__ИЗБРАННЫЙ ФРАГМЕНТ__.
┄┄┄┄┄┄┄┄┄┄

Моменты бытия (страница 11)

Страница 11

Два дня назад – точнее, в воскресенье 16 апреля 1939 года, – Несса сказала, что если я не начну писать мемуары, то скоро стану слишком старой. Мне стукнет 85 лет, и я все забуду прямо – а леди Стрэйчи48 – печальный тому пример. И раз уж я устала писать биографию Роджера49, то потрачу утро-другое на зарисовку. Правда, есть несколько трудностей: во-первых, огромное количество вещей, которые наверняка всплывут в памяти; во-вторых, множество разных способов написания мемуаров. Как большой поклоннице жанра, мне это хорошо известно, но если начну перебирать и анализировать способы, оценивать их достоинства и недостатки, то время уйдет, а я не могу позволить себе больше двух-трех дней. Итак, не останавливаясь на выборе пути и будучи твердо уверенной, что он найдется сам собой, а если и не найдется – ничего страшного, я приступаю к первому воспоминанию.

Красные и фиолетовые цветы на черном фоне – мамино платье; она сидит не то в поезде, не то в омнибусе, а я – у нее на коленях. Вот почему цветы на ее одежде так близко; я и сейчас их вижу – фиолетовые, красные и синие на черном фоне – наверное, анемоны. Возможно, мы едем в Сент-Айвс, но, вероятнее всего, возвращаемся в Лондон, ведь если судить по свету, то окном вечер. Однако для художественного эффекта лучше предположить, что мы все же едем в Сент-Айвс, ибо это ведет к другому воспоминанию, которое также кажется мне первым, а на самом деле оно самое важное из всех. Если у жизни и есть основание, на котором она стоит, если жизнь – это чаша, которую все наполняешь, наполняешь и наполняешь, то моя, несомненно, зиждется на этом воспоминании. Оно о том, как я лежу в полудреме в детской Сент-Айвса и слышу, как за желтой шторой волны бьются о берег – раз-два, раз-два – и окропляют брызгами пляж, а потом снова бьются – раз-два, раз-два – и еще, и еще. Слышу, как ветер раздувает штору и волочит по полу ее небольшое грузило в виде желудя. Лежу и слышу всплески, и вижу свет, и чувствую, хотя это почти невозможно, что я здесь, – чистейший восторг, какой только можно себе представить.

Я бы могла часами пытаться описать это чувство, которое и сейчас очень сильно во мне, но знаю, что потерплю неудачу (если только мне сказочно не повезет). Пожалуй, удача может улыбнуться лишь в том случае, если я начну с описания самой Вирджинии.

┄┄┄┄┄┄┄┄┄┄

__СПИСОК ЗАДАНИЙ__.
1. Когда, согласно фрагменту «Моменты бытия», Несса сказала, что пора писать мемуары?
2. Воспроизведите без изменений часть фрагмента «Моменты бытия», начиная со слов «Два дня назад –» вплоть до слов «к первому воспоминанию.» включительно.
3. Назовите все цвета, которые упоминаются во фрагменте «Моменты бытия».

Сохранённые материалы
┄┄┄┄┄┄┄┄┄┄

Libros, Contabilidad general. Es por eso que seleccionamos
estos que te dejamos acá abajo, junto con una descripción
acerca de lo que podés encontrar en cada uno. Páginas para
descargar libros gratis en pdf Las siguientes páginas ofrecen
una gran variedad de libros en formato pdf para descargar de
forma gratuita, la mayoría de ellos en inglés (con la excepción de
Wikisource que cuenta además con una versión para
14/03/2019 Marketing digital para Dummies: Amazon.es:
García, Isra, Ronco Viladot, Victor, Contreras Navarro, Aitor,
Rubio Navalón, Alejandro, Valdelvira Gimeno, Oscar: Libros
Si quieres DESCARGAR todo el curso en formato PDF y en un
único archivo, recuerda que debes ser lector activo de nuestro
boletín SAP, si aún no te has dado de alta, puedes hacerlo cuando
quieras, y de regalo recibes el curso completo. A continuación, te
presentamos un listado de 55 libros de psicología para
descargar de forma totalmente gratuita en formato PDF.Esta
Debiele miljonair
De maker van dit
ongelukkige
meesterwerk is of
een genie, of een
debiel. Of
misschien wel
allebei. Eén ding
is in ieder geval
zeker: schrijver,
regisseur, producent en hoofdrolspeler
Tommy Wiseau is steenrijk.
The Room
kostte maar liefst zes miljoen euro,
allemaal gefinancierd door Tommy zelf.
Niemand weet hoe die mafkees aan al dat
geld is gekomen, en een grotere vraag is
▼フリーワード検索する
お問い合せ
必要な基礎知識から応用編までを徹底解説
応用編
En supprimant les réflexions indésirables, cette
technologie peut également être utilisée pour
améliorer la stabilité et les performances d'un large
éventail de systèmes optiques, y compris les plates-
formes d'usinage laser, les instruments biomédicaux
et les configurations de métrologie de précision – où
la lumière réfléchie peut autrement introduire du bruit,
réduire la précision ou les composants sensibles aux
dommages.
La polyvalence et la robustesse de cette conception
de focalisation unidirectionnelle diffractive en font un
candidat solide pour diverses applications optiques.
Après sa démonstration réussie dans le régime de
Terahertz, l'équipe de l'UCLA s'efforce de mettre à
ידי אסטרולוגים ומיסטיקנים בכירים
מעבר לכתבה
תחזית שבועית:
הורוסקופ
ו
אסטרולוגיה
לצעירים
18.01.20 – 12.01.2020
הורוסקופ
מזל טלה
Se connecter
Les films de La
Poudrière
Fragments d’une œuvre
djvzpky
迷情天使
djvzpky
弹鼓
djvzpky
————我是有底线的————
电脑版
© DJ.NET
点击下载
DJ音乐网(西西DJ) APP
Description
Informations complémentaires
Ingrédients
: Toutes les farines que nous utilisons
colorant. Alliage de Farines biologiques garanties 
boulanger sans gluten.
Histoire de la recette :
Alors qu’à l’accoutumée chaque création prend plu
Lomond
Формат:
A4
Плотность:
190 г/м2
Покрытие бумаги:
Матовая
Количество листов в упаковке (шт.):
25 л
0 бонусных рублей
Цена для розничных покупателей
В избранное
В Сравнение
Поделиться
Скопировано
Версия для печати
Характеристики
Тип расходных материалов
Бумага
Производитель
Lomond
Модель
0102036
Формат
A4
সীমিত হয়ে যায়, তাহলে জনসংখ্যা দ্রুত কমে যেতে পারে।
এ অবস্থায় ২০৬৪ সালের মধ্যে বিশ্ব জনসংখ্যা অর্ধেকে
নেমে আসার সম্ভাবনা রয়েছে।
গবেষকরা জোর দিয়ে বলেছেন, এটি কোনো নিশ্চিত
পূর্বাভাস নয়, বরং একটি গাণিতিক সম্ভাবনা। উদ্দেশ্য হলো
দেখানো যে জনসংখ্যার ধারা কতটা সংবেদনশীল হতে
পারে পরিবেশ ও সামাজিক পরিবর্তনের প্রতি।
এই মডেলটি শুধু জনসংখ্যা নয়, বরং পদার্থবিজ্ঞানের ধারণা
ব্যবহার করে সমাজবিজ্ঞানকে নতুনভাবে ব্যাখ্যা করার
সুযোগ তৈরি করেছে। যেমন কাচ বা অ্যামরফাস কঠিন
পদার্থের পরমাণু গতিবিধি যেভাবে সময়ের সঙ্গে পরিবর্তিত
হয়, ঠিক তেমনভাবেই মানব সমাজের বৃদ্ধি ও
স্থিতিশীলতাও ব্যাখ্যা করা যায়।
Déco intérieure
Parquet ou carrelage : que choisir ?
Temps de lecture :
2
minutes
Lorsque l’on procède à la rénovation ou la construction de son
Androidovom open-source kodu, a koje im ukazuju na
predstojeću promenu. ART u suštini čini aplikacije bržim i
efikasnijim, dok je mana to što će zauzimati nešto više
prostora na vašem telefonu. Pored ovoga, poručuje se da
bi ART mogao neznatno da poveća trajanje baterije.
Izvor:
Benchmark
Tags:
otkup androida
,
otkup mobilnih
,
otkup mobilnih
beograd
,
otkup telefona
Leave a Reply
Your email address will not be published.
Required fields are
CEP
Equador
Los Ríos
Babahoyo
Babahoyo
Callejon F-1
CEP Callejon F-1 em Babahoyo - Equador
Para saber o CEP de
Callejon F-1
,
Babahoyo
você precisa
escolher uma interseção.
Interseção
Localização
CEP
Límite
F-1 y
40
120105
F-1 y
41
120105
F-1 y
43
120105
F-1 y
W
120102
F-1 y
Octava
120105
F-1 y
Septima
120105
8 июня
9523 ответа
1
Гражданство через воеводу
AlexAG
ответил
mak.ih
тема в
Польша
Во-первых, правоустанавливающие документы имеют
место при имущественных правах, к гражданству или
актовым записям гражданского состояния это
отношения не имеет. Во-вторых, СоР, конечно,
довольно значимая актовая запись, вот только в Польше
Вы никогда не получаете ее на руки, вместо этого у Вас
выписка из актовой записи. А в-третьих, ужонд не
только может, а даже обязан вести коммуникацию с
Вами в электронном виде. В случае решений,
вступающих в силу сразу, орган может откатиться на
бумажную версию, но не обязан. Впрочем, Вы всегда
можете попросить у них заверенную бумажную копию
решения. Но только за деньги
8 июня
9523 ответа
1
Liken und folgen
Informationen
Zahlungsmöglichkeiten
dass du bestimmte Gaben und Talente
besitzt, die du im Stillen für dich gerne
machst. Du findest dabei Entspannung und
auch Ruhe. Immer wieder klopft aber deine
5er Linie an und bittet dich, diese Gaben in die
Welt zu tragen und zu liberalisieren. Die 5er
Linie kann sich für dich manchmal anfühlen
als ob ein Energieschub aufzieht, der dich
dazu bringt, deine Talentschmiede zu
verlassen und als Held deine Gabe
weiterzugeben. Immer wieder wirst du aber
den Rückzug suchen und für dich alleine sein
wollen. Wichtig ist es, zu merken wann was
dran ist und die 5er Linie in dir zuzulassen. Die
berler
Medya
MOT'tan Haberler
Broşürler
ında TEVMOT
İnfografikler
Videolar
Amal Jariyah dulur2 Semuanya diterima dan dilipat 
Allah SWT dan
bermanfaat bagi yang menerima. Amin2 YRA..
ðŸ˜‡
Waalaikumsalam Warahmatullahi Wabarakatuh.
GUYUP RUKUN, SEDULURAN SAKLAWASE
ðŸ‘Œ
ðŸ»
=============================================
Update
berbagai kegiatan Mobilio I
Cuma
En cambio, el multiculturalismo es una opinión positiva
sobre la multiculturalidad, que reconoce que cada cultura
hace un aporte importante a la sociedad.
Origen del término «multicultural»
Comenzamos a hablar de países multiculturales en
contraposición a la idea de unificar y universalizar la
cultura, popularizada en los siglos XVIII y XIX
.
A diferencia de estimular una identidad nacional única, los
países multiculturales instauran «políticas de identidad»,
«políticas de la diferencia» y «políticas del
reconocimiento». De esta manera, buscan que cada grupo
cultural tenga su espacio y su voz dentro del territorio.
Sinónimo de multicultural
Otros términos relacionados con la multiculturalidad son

┄┄┄┄┄┄┄┄┄┄

__ПОЛУЧЕННЫЕ ОТВЕТЫ__.
1. В воскресенье 16 апреля 1939 года.

2.
Два дня назад – точнее, в воскресенье 16 апреля 1939 года, – Несса сказала, что если я не начну писать мемуары, то скоро стану слишком старой. Мне стукнет 85 лет, и я все забуду прямо – а леди Стрэйчи48 – печальный тому пример. И раз уж я устала писать биографию Роджера49, то потрачу утро-другое на зарисовку. Правда, есть несколько трудностей: во-первых, огромное количество вещей, которые наверняка всплывут в памяти; во-вторых, множество разных способов написания мемуаров. Как большой поклоннице жанра, мне это хорошо известно, но если начну перебирать и анализировать способы, оценивать их достоинства и недостатки, то время уйдет, а я не могу позволить себе больше двух-трех дней. Итак, не останавливаясь на выборе пути и будучи твердо уверенной, что он найдется сам собой, а если и не найдется – ничего страшного, я приступаю к первому воспоминанию.

3. Красный, фиолетовый, черный, синий, желтый.